Schwitzgebel s’est aussi posé des questions sur l’opinion que les philosophes moraux avaient d’eux-mêmes, par rapport à celle que leurs collègues avaient d’eux. Les philosophes moraux pensent-ils qu’ils se conduisent mieux que leurs collègues du département de philosophie ? Ces derniers pensent-ils que les philosophes spécialisés en éthique se conduisent mieux que les épistémologues, les métaphysiciens ou les non-philosophes ? Quand on sait que les universitaires ont plutôt intérêt à faire étalage de leur modestie naturelle, l’un des résultats étonnants de ces études est que la moitié des philosophes moraux interrogés prétendent qu’ils se conduisent mieux que les autres.
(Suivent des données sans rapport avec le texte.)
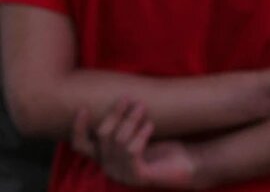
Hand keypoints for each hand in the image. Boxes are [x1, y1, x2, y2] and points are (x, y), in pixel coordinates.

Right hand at [73, 100, 199, 188]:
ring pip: (118, 141)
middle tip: (128, 97)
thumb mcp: (140, 128)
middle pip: (102, 136)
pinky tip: (150, 125)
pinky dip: (140, 135)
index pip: (81, 146)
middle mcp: (110, 167)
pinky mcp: (137, 177)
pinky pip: (131, 151)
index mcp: (106, 156)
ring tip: (142, 106)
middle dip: (114, 114)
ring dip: (130, 120)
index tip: (84, 108)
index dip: (78, 128)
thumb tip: (120, 93)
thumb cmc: (165, 141)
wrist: (190, 161)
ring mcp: (122, 174)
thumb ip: (125, 119)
Il est moins étonnant, en revanche, que leurs collègues ne partagent pas cette opinion. D’après un tiers d’entre eux, les philosophes moraux se conduisent mieux. Mais pour un autre tiers, ils ne se conduisent ni mieux ni moins bien. Et le dernier tiers estime qu’ils se conduisent beaucoup plus mal !

En réalité, ils ne sont ni meilleurs ni pires. Ainsi, ne pas répondre aux mails de ses étudiants est vu comme une faute morale par les professeurs d’université. Mais, selon Schwitzgebel, les professeurs d’éthique ne répondent qu’à 60% environ des mails de leurs étudiants, ni plus ni moins que les professeurs d’esthétique ou de métaphysique. L’hypothèse que souhaitent défendre les chercheurs engagés dans ces études n’a rien de croustillant. Pour eux, les jugements moraux et les comportements moraux ne sont pas le produit d’une réflexion rationnelle, mais d’intuitions, d’émotions, d’habitudes. C’est pourquoi ils pensent que les écarts entre les déclarations de principe et les conduites effectives ne devraient pas nous étonner.
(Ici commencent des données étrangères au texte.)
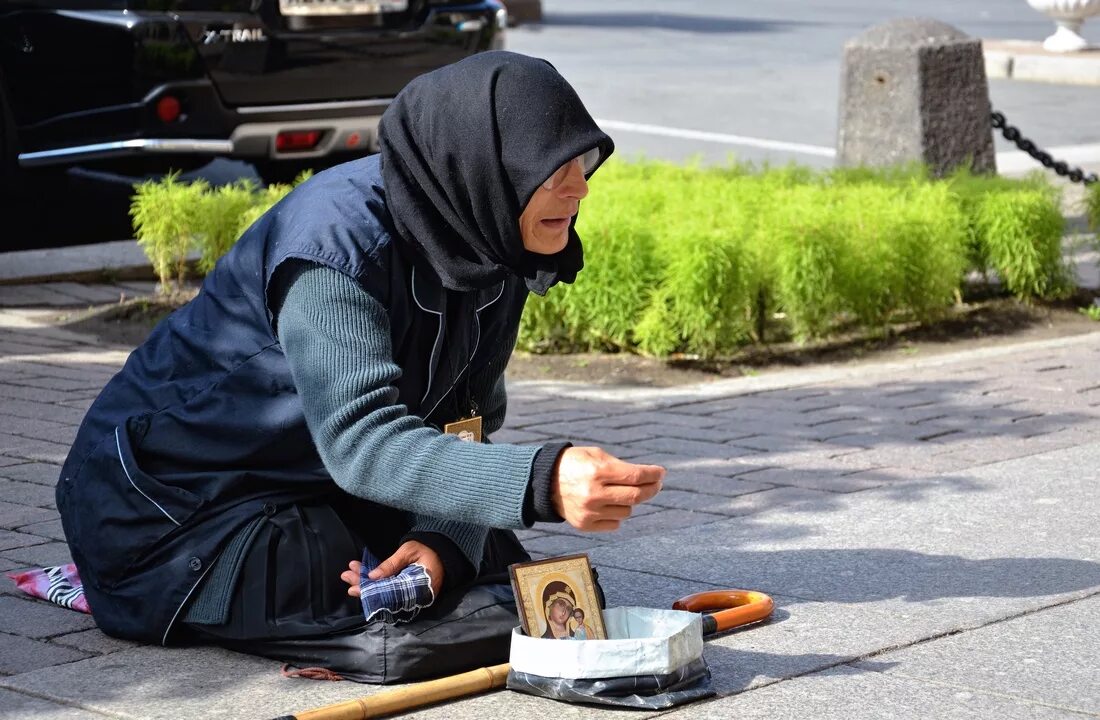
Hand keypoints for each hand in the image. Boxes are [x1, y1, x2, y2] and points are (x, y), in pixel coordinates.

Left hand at [338, 540, 444, 597]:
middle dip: (364, 587)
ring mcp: (412, 597)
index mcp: (419, 586)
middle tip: (346, 578)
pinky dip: (375, 585)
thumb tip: (372, 576)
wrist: (442, 551)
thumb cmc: (427, 548)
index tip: (353, 585)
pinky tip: (362, 578)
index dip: (370, 590)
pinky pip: (389, 593)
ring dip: (366, 586)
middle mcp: (415, 597)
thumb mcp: (409, 551)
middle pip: (385, 597)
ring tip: (350, 575)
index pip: (389, 593)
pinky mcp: (408, 594)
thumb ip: (392, 564)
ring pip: (385, 596)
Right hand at [550, 446, 664, 530]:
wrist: (544, 482)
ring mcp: (590, 512)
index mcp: (597, 472)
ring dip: (630, 502)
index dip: (653, 475)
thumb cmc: (575, 464)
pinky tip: (608, 504)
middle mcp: (594, 494)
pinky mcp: (585, 525)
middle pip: (636, 496)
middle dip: (651, 489)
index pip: (635, 476)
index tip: (661, 472)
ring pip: (627, 511)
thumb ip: (621, 467)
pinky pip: (615, 523)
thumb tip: (649, 478)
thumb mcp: (596, 455)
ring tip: (620, 492)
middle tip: (656, 483)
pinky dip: (617, 514)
Cette hypothèse est contestable. Pour ceux qui la défendent, il ne faudrait pas s’étonner de retrouver tous les soirs autour d’un gros steak chez Hippopotamus les utilitaristes qui produisent des livres à la chaîne pour dénoncer l’élevage industriel du bœuf et les défenseurs des droits des animaux qui refusent l’alimentation carnée. C’est peut-être exagéré. Mais l’idée que pratiquer la philosophie morale n’est pas un certificat de bonne conduite ou une garantie d’être un bon juge des questions morales paraît suffisamment plausible pour qu’on ne pas tombe des nues lorsqu’on constate toutes sortes de dérapages des philosophes spécialisés en éthique.
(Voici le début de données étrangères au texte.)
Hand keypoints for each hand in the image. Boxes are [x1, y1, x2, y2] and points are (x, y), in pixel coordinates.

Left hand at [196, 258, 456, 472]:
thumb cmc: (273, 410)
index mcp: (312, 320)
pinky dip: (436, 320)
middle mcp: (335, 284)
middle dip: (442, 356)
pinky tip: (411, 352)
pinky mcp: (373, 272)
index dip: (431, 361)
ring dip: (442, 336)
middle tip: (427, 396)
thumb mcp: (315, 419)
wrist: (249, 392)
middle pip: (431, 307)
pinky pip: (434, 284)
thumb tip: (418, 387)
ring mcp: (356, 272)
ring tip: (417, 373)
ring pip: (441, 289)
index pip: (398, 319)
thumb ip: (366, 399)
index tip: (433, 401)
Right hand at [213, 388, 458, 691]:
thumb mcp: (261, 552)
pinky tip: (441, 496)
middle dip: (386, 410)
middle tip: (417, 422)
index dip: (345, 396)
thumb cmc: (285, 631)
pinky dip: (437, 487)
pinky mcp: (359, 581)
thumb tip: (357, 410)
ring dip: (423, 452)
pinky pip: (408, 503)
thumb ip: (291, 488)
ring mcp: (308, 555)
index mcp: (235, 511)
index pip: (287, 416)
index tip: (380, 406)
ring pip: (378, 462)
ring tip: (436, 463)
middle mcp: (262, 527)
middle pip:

Je le dis d’autant plus volontiers que je fais moi-même partie de la corporation et que je ne peux certainement pas dire que mes jugements sont moins exposés à l’erreur, ou que mes comportements soient plus cohérents que ceux de mes chers collègues et amis.

(1) Eric Schwitzgebel, «Do Ethicists Steal More Books ?», Philosophical Psychology, 22, 2009, p. 711-725.